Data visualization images
>>>
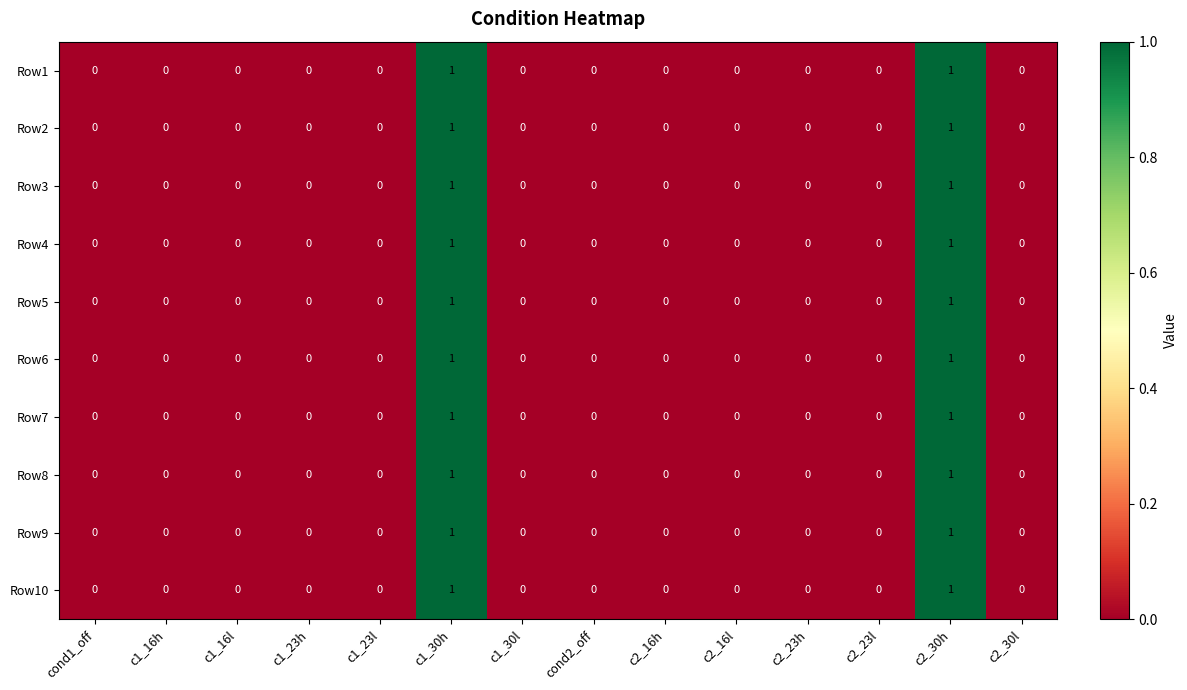

The Row5 series shows -1 at cond1_off. True or false?

False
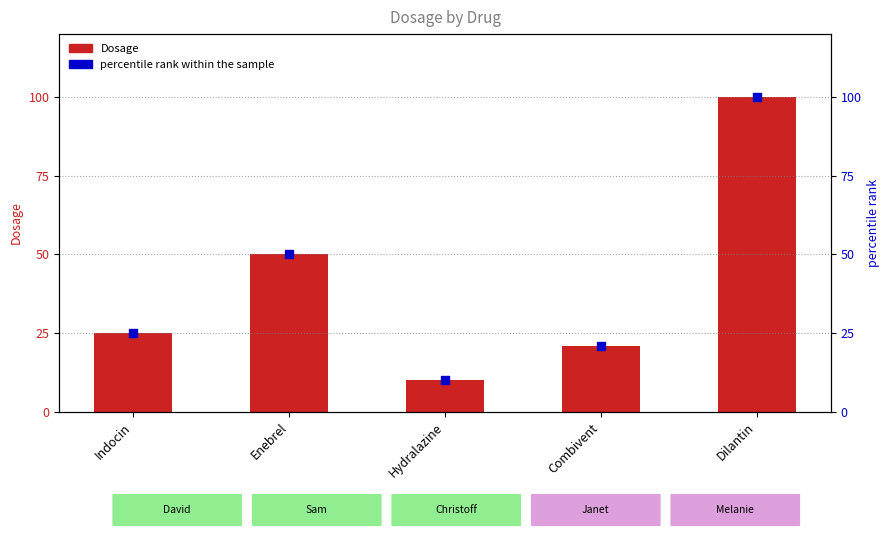

At how many categories does at least one series exceed 37?

2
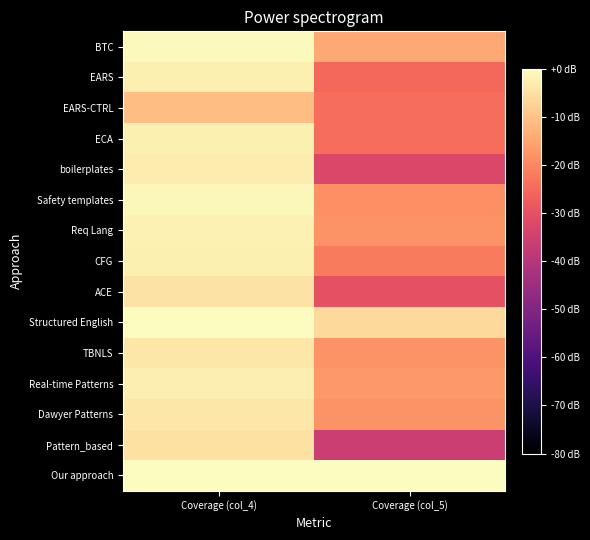

At which category is the sum across all series the highest?

Coverage (col_4)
<<<
◆ Try it:
Could you copy every line of the material above word for word, leaving the pictures out of your reply?

◆ Response area:
The Row5 series shows -1 at cond1_off. True or false?

False

At how many categories does at least one series exceed 37?

2

At which category is the sum across all series the highest?

Coverage (col_4)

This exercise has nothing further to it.